• [Instructions to follow] Give every entry below again, exactly as written, and skip the images.
★ ★ ★ ★
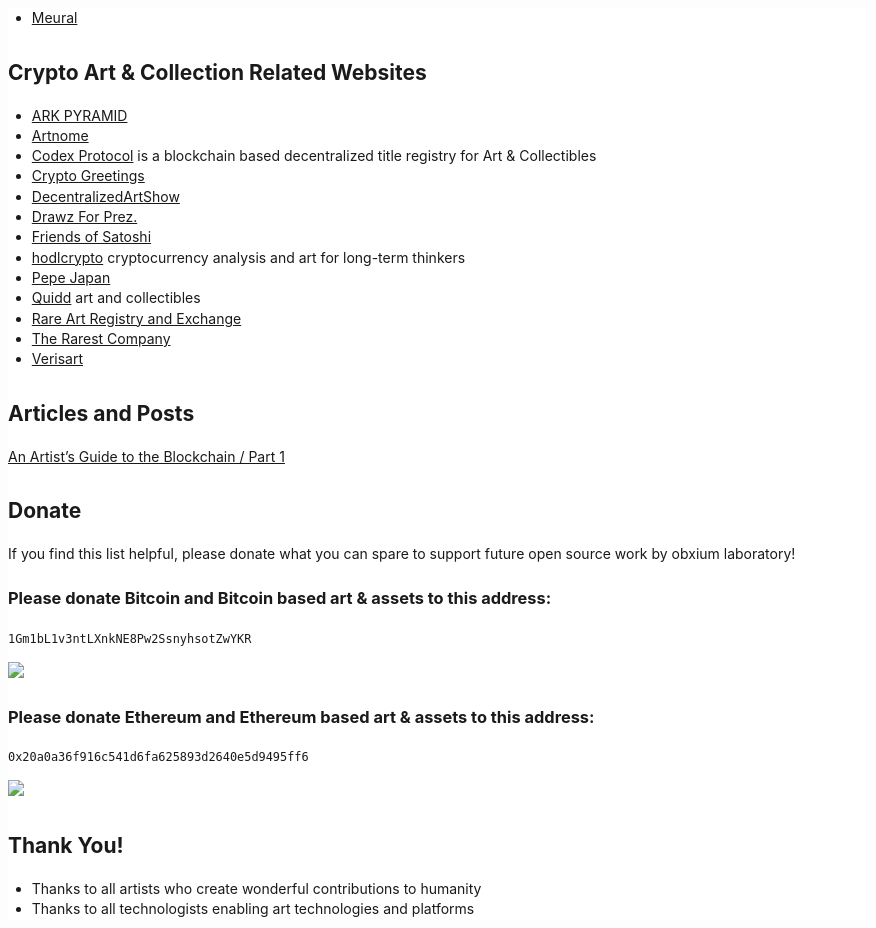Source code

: - [Meural](https://meural.com/)

## Crypto Art & Collection Related Websites

- [ARK PYRAMID](http://www.arkpyrmd.com/)
- [Artnome](https://www.artnome.com/)
- [Codex Protocol](https://codexprotocol.com/) is a blockchain based decentralized title registry for Art & Collectibles
- [Crypto Greetings](https://www.cryptogreetings.com/)
- [DecentralizedArtShow](https://www.decentralizedartshows.com/)
- [Drawz For Prez.](http://drawzforprez.com/)
- [Friends of Satoshi](http://www.friendsofsatoshi.com/)
- [hodlcrypto](https://hodlcrypto.org/) cryptocurrency analysis and art for long-term thinkers
- [Pepe Japan](https://pepe-japan.com)
- [Quidd](https://quidd.co) art and collectibles
- [Rare Art Registry and Exchange](https://rareart.io/)
- [The Rarest Company](https://rarest.io/)
- [Verisart](https://www.verisart.com)

## Articles and Posts

[An Artist’s Guide to the Blockchain / Part 1](https://medium.com/xlnt-art/an-artists-guide-to-the-blockchain-part-1-1b0180e5a17a)

## Donate

If you find this list helpful, please donate what you can spare to support future open source work by obxium laboratory!

### Please donate Bitcoin and Bitcoin based art & assets to this address:

```
1Gm1bL1v3ntLXnkNE8Pw2SsnyhsotZwYKR
```

![](https://raw.githubusercontent.com/obxium/awesome-crypto-art/master/1Gm1bL1v3ntLXnkNE8Pw2SsnyhsotZwYKR.png)

### Please donate Ethereum and Ethereum based art & assets to this address:

```
0x20a0a36f916c541d6fa625893d2640e5d9495ff6
```

![](https://raw.githubusercontent.com/obxium/awesome-crypto-art/master/0x20a0a36f916c541d6fa625893d2640e5d9495ff6.png)

## Thank You!

- Thanks to all artists who create wonderful contributions to humanity
- Thanks to all technologists enabling art technologies and platforms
★ ★ ★ ★
• [Written solution]
Source code

: - [Meural](https://meural.com/)

## Crypto Art & Collection Related Websites

- [ARK PYRAMID](http://www.arkpyrmd.com/)
- [Artnome](https://www.artnome.com/)
- [Codex Protocol](https://codexprotocol.com/) is a blockchain based decentralized title registry for Art & Collectibles
- [Crypto Greetings](https://www.cryptogreetings.com/)
- [DecentralizedArtShow](https://www.decentralizedartshows.com/)
- [Drawz For Prez.](http://drawzforprez.com/)
- [Friends of Satoshi](http://www.friendsofsatoshi.com/)
- [hodlcrypto](https://hodlcrypto.org/) cryptocurrency analysis and art for long-term thinkers
- [Pepe Japan](https://pepe-japan.com)
- [Quidd](https://quidd.co) art and collectibles
- [Rare Art Registry and Exchange](https://rareart.io/)
- [The Rarest Company](https://rarest.io/)
- [Verisart](https://www.verisart.com)

## Articles and Posts

[An Artist’s Guide to the Blockchain / Part 1](https://medium.com/xlnt-art/an-artists-guide-to-the-blockchain-part-1-1b0180e5a17a)

## Donate

If you find this list helpful, please donate what you can spare to support future open source work by obxium laboratory!

### Please donate Bitcoin and Bitcoin based art & assets to this address:

```
1Gm1bL1v3ntLXnkNE8Pw2SsnyhsotZwYKR
```

![](https://raw.githubusercontent.com/obxium/awesome-crypto-art/master/1Gm1bL1v3ntLXnkNE8Pw2SsnyhsotZwYKR.png)

### Please donate Ethereum and Ethereum based art & assets to this address:

```
0x20a0a36f916c541d6fa625893d2640e5d9495ff6
```

![](https://raw.githubusercontent.com/obxium/awesome-crypto-art/master/0x20a0a36f916c541d6fa625893d2640e5d9495ff6.png)

## Thank You!

- Thanks to all artists who create wonderful contributions to humanity
- Thanks to all technologists enabling art technologies and platforms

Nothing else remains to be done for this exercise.